From a cost perspective you always want to front load your testing as much as possible, but if your goal is quality, the old adage “measure twice, cut once” should be amended to “measure as often as you can practically tolerate, cut once”.  Needless to say, automation is the key to it,  tool everything, make the testing happen all over the place without human intervention.
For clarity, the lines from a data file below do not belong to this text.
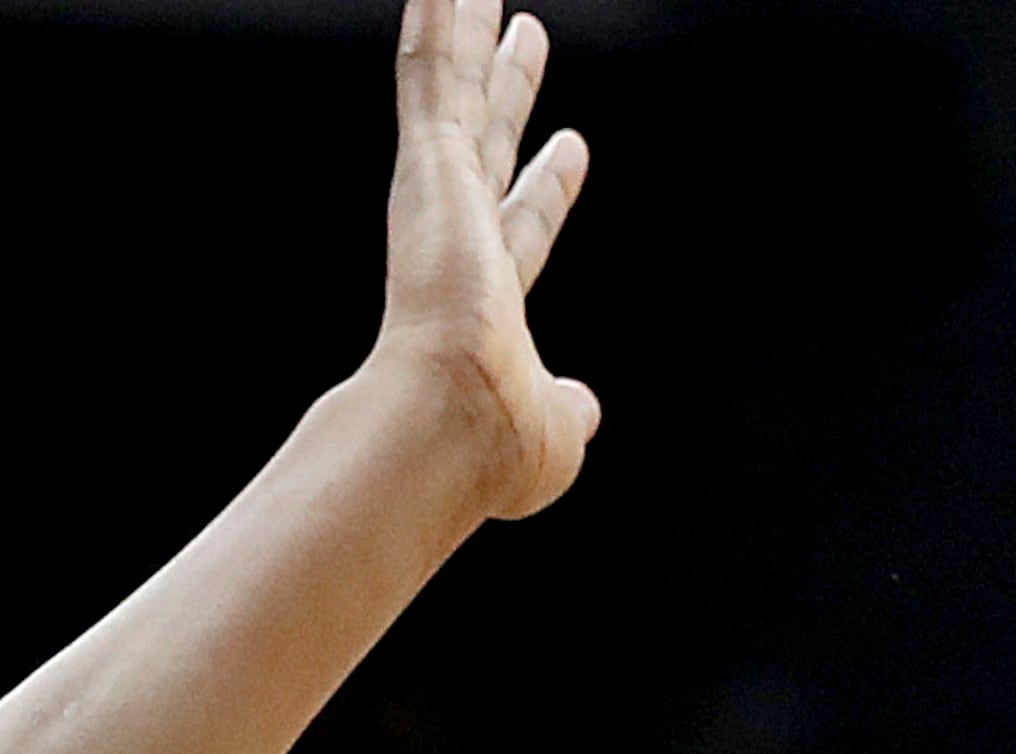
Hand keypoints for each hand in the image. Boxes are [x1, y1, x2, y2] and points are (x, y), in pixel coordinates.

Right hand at [375, 0, 596, 523]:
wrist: (444, 431)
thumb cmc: (493, 450)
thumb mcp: (556, 436)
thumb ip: (570, 414)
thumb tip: (586, 414)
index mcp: (488, 302)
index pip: (522, 229)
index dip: (548, 190)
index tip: (572, 147)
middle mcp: (459, 243)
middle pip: (490, 144)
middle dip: (510, 91)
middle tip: (526, 36)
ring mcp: (441, 202)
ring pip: (454, 91)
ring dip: (463, 35)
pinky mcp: (430, 169)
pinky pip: (430, 75)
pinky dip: (435, 28)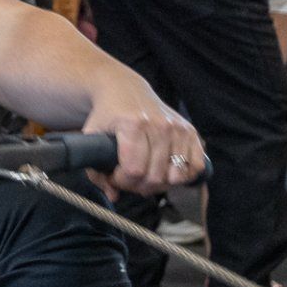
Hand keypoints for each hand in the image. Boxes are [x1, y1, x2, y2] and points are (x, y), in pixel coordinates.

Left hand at [84, 89, 204, 195]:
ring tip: (146, 175)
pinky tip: (167, 172)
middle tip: (129, 177)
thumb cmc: (107, 116)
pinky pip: (195, 166)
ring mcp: (177, 128)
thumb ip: (96, 170)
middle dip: (138, 185)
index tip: (114, 174)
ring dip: (159, 184)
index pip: (134, 171)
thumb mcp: (92, 137)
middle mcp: (160, 125)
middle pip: (154, 177)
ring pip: (174, 176)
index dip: (121, 180)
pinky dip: (182, 176)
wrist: (125, 90)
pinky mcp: (190, 131)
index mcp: (134, 125)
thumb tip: (113, 195)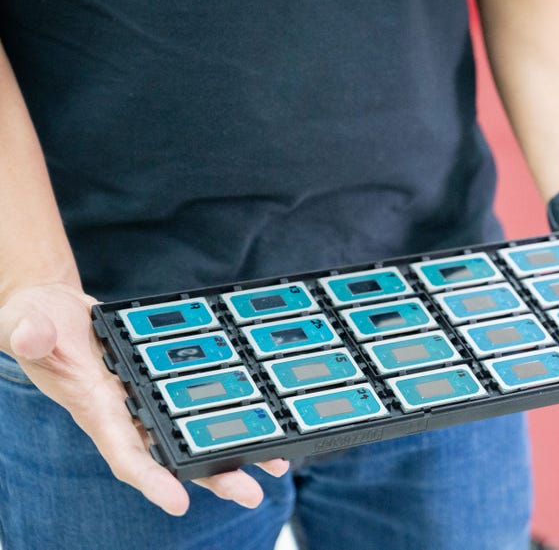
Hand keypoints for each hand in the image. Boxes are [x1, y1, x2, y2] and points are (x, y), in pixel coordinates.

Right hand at [0, 283, 289, 514]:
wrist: (52, 310)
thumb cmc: (38, 324)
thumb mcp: (30, 324)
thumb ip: (31, 334)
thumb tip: (34, 335)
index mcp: (96, 409)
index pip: (124, 453)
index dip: (151, 479)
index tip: (178, 501)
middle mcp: (127, 414)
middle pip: (174, 456)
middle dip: (213, 476)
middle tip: (251, 492)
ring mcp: (146, 400)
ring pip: (195, 436)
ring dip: (234, 454)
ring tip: (275, 466)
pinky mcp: (161, 382)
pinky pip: (199, 403)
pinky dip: (231, 414)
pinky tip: (266, 421)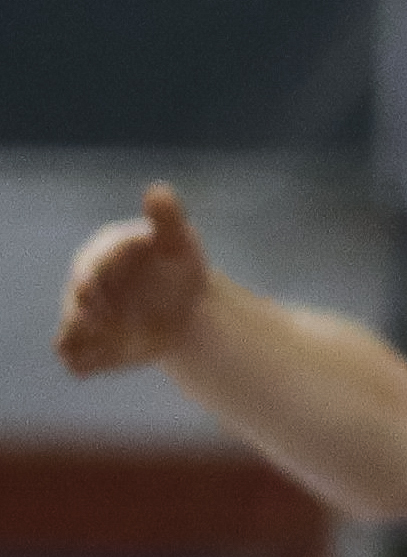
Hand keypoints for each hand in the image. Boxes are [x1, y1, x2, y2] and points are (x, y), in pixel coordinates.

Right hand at [57, 184, 213, 377]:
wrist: (186, 308)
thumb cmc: (179, 267)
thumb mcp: (180, 242)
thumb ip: (167, 219)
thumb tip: (158, 189)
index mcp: (101, 255)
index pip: (91, 268)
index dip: (96, 280)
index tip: (102, 293)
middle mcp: (86, 286)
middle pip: (77, 303)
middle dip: (87, 313)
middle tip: (105, 320)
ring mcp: (86, 317)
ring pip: (70, 333)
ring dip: (82, 342)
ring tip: (99, 349)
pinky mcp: (92, 345)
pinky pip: (77, 359)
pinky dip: (83, 365)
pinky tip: (94, 368)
Rant: Docker, NAT, VPN, EC2 … Fail!

My goal for the day was to get consul infrastructure set up at work.  I’d done proof of concept (PoC) work on all of the various bits and it was just a matter of putting the parts together:

  • Everything from docker images
  • The consul server on EC2 instances (in a VPC)
  • The consul agents on a mix of client machines, some Linux, some OSX

I was working from home, and that seemed like it would help. but I didn’t realize that it would actually make the task basically impossible.

What Got Me

Consul is a all about networking, that’s is game.  So as I tried to glue all the PoC bits together  here’s what got me:

  • Getting the EC2 security groups fixed up for consul’s too many ports – annoying but doable
  • Dealing with the fact that the networking on Docker for OSX isn’t quite right. It lacks some of the bridging features and things like -net=host “work” behave non-intuitively
  • Working from home I was on a NAT’d machine connected through a VPN so my address wasn’t always my address and some traffic wouldn’t traffic.
  • The universe hates me.  Ok that’s hyperbolic whining, but by the days end I was sure it was so.

Basically combining all those gotchas together meant that:

  • Every example for consul in docker was from Linux and there was a 50/50 chance it would fail mysteriously on OSX.
  • The errors I hit were often lack of connectivity … and so you were left trying to diagnose silence … not a lot to go on there. Bueller? Bueller? Buller?
  • There was so much “useful” information out there that I just kept trying… I mean if I just tried one more suggestion that would get it right?

Fail

Tomorrow I’ll be back on site and that will eliminate the NATing and the VPN.  Perhaps with those two complexities removed I’ll make progress.   I could always run consul natively rather than in docker…. but I really don’t want to admit defeat.